Recommended settings

Scenario	tile_size	buffer	k	Notes
Small raster (< 5k x 5k)	2048-4096	64	0.4-0.7	Larger tiles reduce seam handling
Large raster, limited RAM	1024-2048	64-96	0.6-1.0	Balance memory use and seam robustness
High-resolution imagery (<=0.5 m)	2048	96-128	0.3-0.6	Larger buffer needed for fine detail
Coarse-resolution imagery (>= 10 m)	4096	32-64	0.8-1.5	Fewer seams, larger objects
Urban / textured scenes	2048	>= 96	0.4-0.7	Buffer critical to avoid edge artifacts
Homogeneous landscapes	4096	32-64	0.8-1.2	Large tiles preferred

Practical guidelines

• Increase tile_size first if tiling patterns are visible
• Increase buffer if segment boundaries align with tile edges
• Adjust k last to control object size once seams are handled
• Ensure:
  buffer >= expected object radius
  tile_size >> buffer

The result is a GeoTIFF with globally consistent segment IDs, suitable for visualization, statistics, or conversion to vector objects.

Design principles

• Favor explicitness over magic: segment IDs, tiling, and merging steps are transparent.
• Be robust to raster size and storage mode (in-memory vs file-backed).
• Keep outputs simple and interoperable: integer labels, one layer, no hidden state.

Dependencies

• terra for raster I/O and spatial operations
• Rcpp for performance-critical algorithms
• Base R (stats, utils)

Benchmark times

Run times on Windows 11, Intel Core 7 (8thGen), 16Gb machine:

Benchmark times

Empirical runtime analysis indicates near-linear scaling for most OBIA algorithms implemented in rsegm, with algorithm-specific deviations driven by internal neighborhood search, hierarchical merging, and iterative refinement steps rather than pixel traversal alone.
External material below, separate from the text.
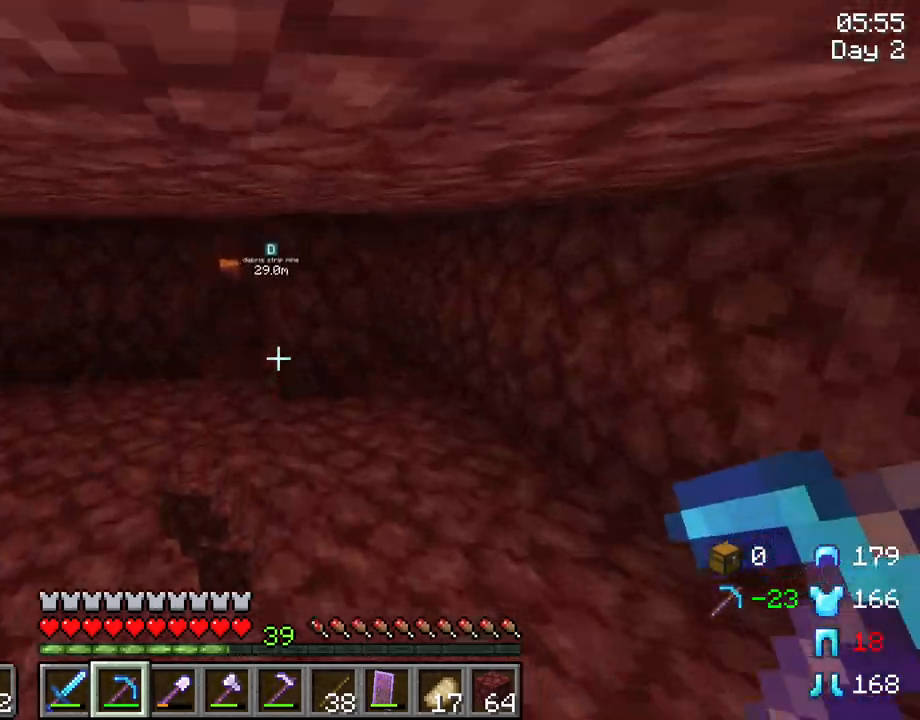
{"keys": ["r", "w"], "mouse": ["left"], "mouse_move": "still", "events": [[317, "r", "down"], [417, "mouse_left", "down"]]}
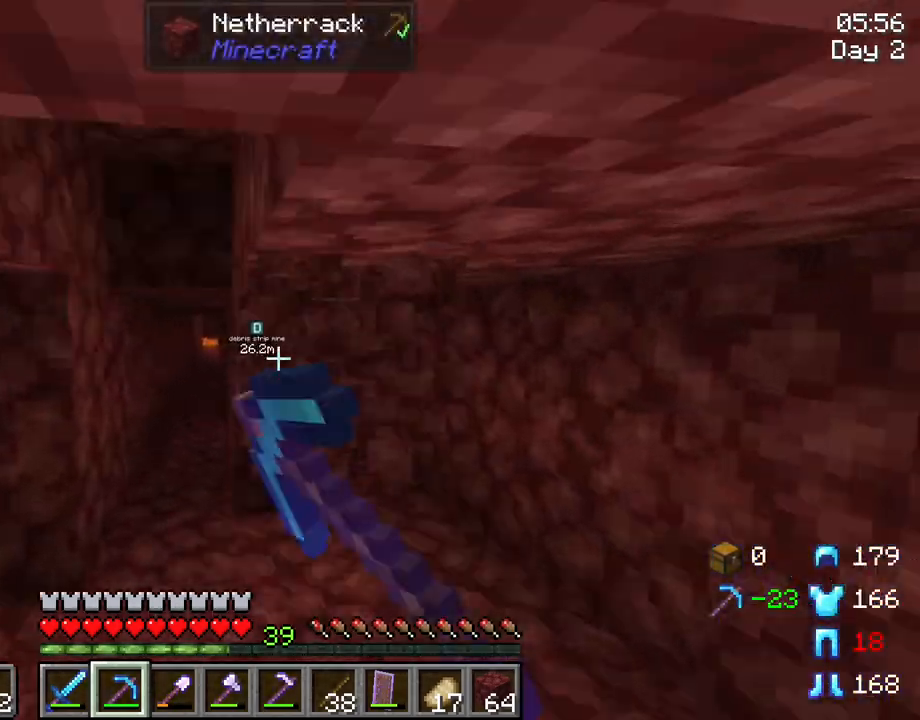
{"keys": [], "mouse": [], "mouse_move": "still", "events": [[100, "mouse_left", "up"], [383, "w", "up"], [467, "r", "up"]]}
Log–log regression of median runtime against image size (in MPix) reveals a strong power-law relationship across all methods (R² ~ 0.88-1.00). The estimated scaling exponents span sublinear (~0.5-0.7) to slightly superlinear (~1.07), indicating that while all methods are efficient over the tested range, they differ meaningfully in how per-pixel work grows with scene size.
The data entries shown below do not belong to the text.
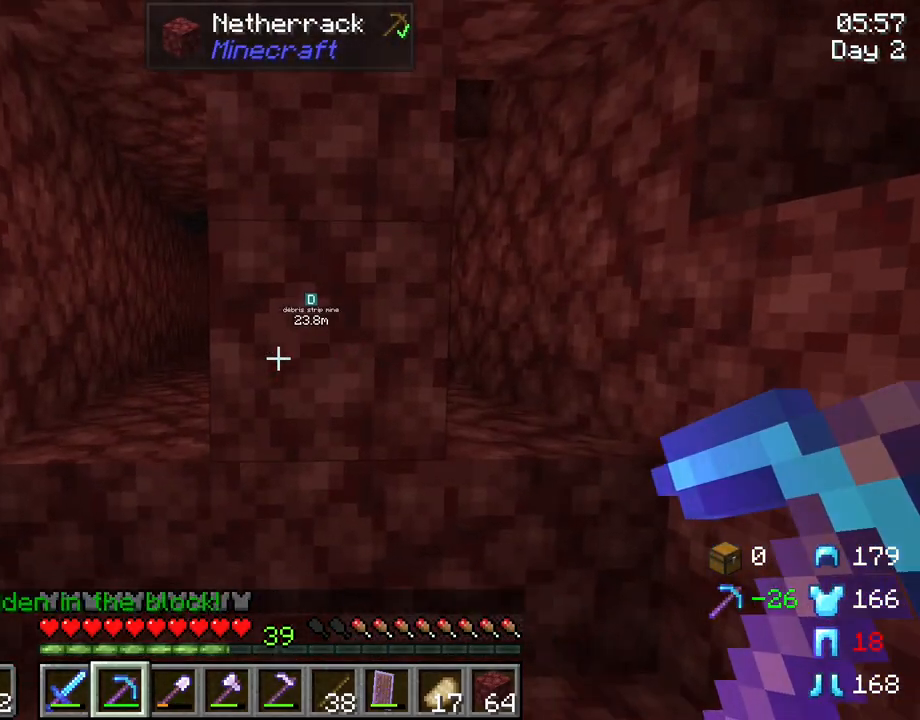
{"keys": ["w"], "mouse": [], "mouse_move": "still", "events": [[133, "v", "down"], [183, "v", "up"], [450, "w", "down"]]}
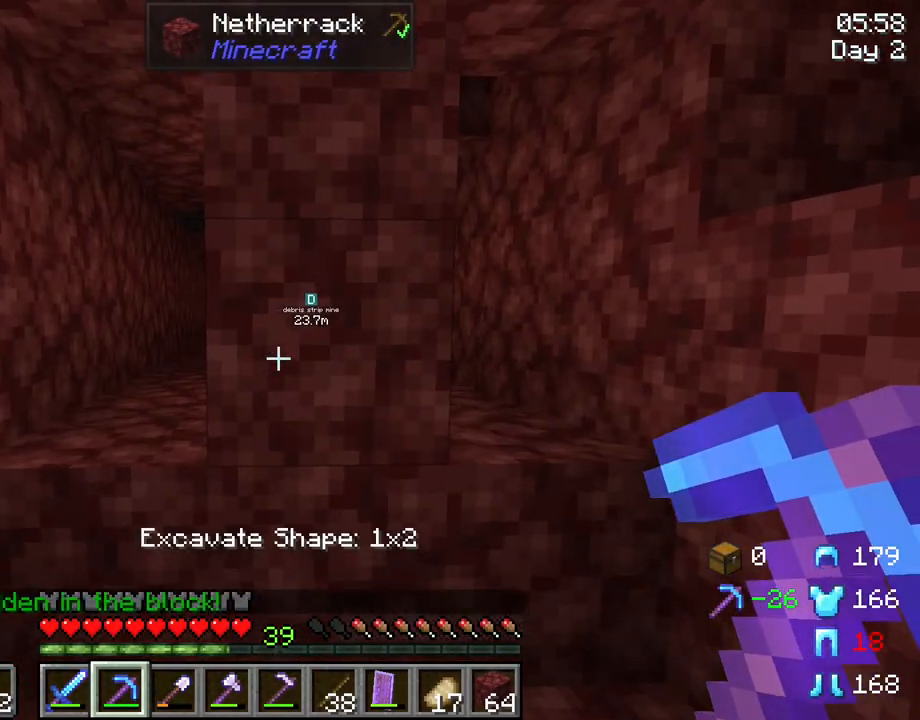
{"keys": ["r", "w"], "mouse": [], "mouse_move": "still", "events": [[100, "r", "down"], [200, "w", "up"], [233, "mouse_left", "down"], [283, "w", "down"], [383, "mouse_left", "up"]]}
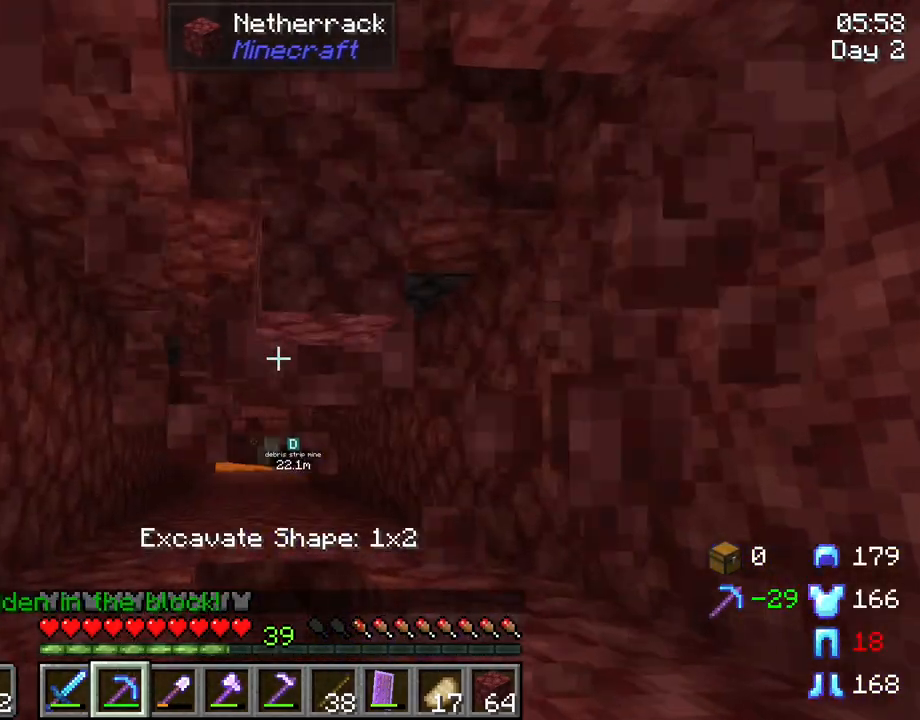
{"keys": ["r", "w"], "mouse": [], "mouse_move": "still", "events": []}
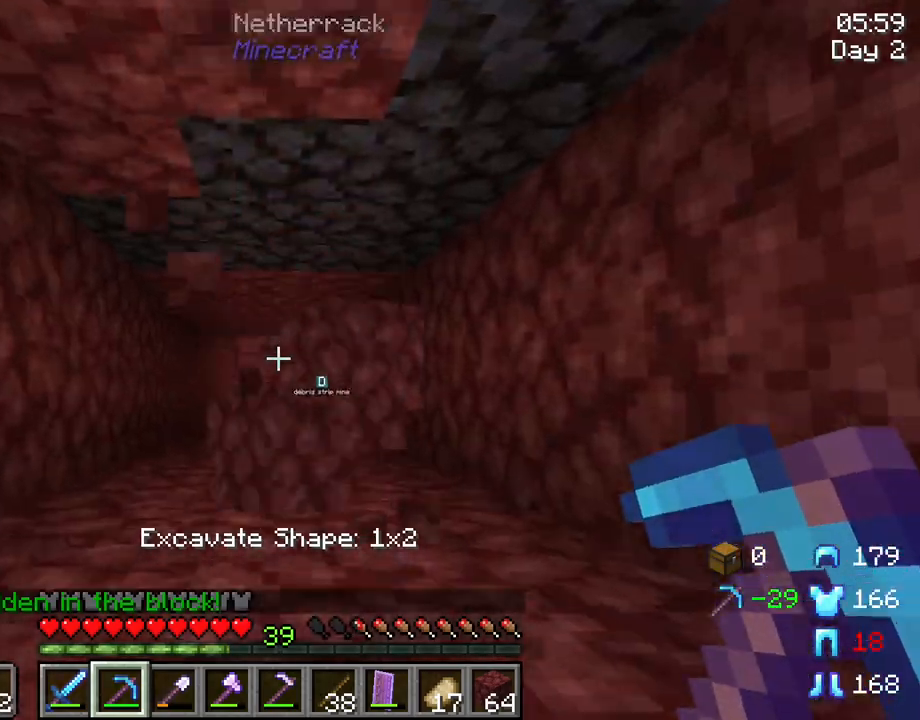
{"keys": [], "mouse": [], "mouse_move": "right", "events": [[133, "space", "down"], [267, "space", "up"], [467, "r", "up"], [467, "w", "up"]]}
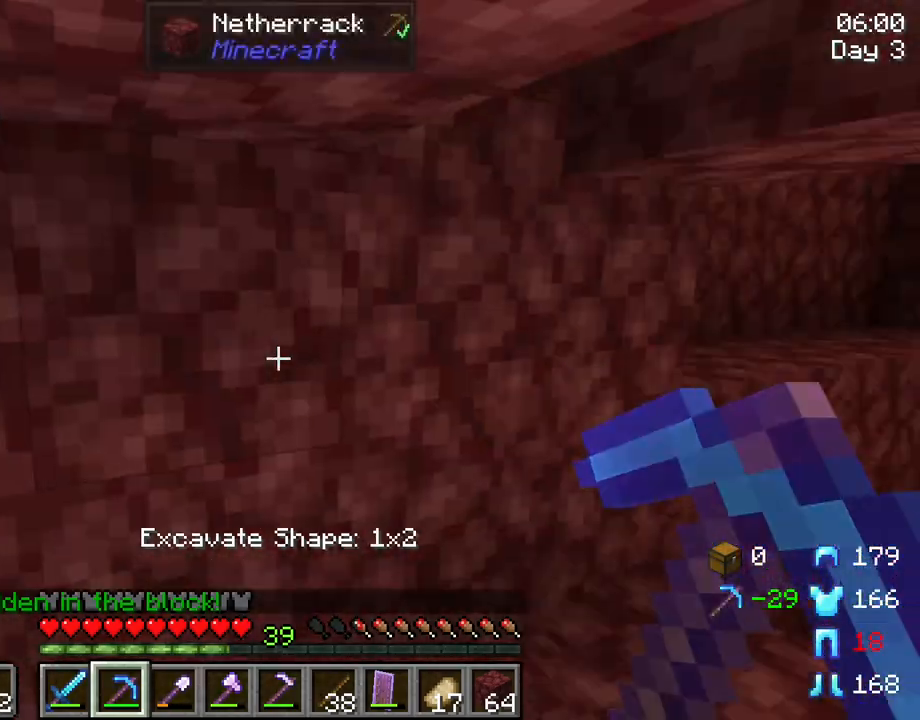
{"keys": ["w"], "mouse": [], "mouse_move": "right", "events": [[283, "w", "down"]]}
In brief this can be summarized as:

• Best scalability: SEEDS, FH, FH mean-shift
• Best trade-off: Baatz multi-res fast
• Highest quality / highest cost: Baatz multi-resolution, Mean-shift

This empirical analysis supports algorithm selection based on scene size and workflow constraints, rather than assuming uniform “linear” behavior across OBIA methods.

Algorithm	Median (s)	MPix	N_Rows	N_Cols
Baatz Multi-res Fast	0.007	0.000	10	10
Baatz Multi-resolution	0.011	0.000	10	10
FH	0.009	0.000	10	10
FH Mean-shift	0.008	0.000	10	10
Mean-shift	0.014	0.000	10	10
SEEDS superpixels	0.008	0.000	10	10
Baatz Multi-res Fast	0.014	0.001	25	25
Baatz Multi-resolution	0.057	0.001	25	25
FH	0.010	0.001	25	25
FH Mean-shift	0.011	0.001	25	25
Mean-shift	0.144	0.001	25	25
SEEDS superpixels	0.008	0.001	25	25
Baatz Multi-res Fast	0.042	0.002	50	50
Baatz Multi-resolution	0.291	0.002	50	50
FH	0.017	0.002	50	50
FH Mean-shift	0.018	0.002	50	50
Mean-shift	0.749	0.002	50	50
SEEDS superpixels	0.012	0.002	50	50
Baatz Multi-res Fast	0.163	0.010	100	100
Baatz Multi-resolution	1.313	0.010	100	100
FH	0.045	0.010	100	100
FH Mean-shift	0.047	0.010	100	100
Mean-shift	2.503	0.010	100	100
SEEDS superpixels	0.021	0.010	100	100
Baatz Multi-res Fast	0.412	0.022	150	150
Baatz Multi-resolution	3.351	0.022	150	150
FH	0.096	0.022	150	150
FH Mean-shift	0.096	0.022	150	150
Mean-shift	6.346	0.022	150	150
SEEDS superpixels	0.037	0.022	150	150
Baatz Multi-res Fast	1.334	0.062	250	250
Baatz Multi-resolution	9.855	0.062	250	250
FH	0.262	0.062	250	250
FH Mean-shift	0.276	0.062	250	250
Mean-shift	18.839	0.062	250	250
SEEDS superpixels	0.057	0.062	250	250
Baatz Multi-res Fast	2.815	0.122	350	350
Baatz Multi-resolution	22.268	0.122	350	350
FH	0.509	0.122	350	350
FH Mean-shift	0.542	0.122	350	350
Mean-shift	37.167	0.122	350	350
SEEDS superpixels	0.112	0.122	350	350
Baatz Multi-res Fast	6.131	0.250	500	500
Baatz Multi-resolution	40.599	0.250	500	500
FH	1.146	0.250	500	500
FH Mean-shift	1.227	0.250	500	500
Mean-shift	77.845	0.250	500	500
SEEDS superpixels	0.227	0.250	500	500
Baatz Multi-res Fast	26.934	1.000	1000	1000
Baatz Multi-resolution	176.483	1.000	1000	1000
FH	4.540	1.000	1000	1000
FH Mean-shift	4.827	1.000	1000	1000
Mean-shift	331.703	1.000	1000	1000
SEEDS superpixels	1.040	1.000	1000	1000

License

See the DESCRIPTION file for licensing and package metadata.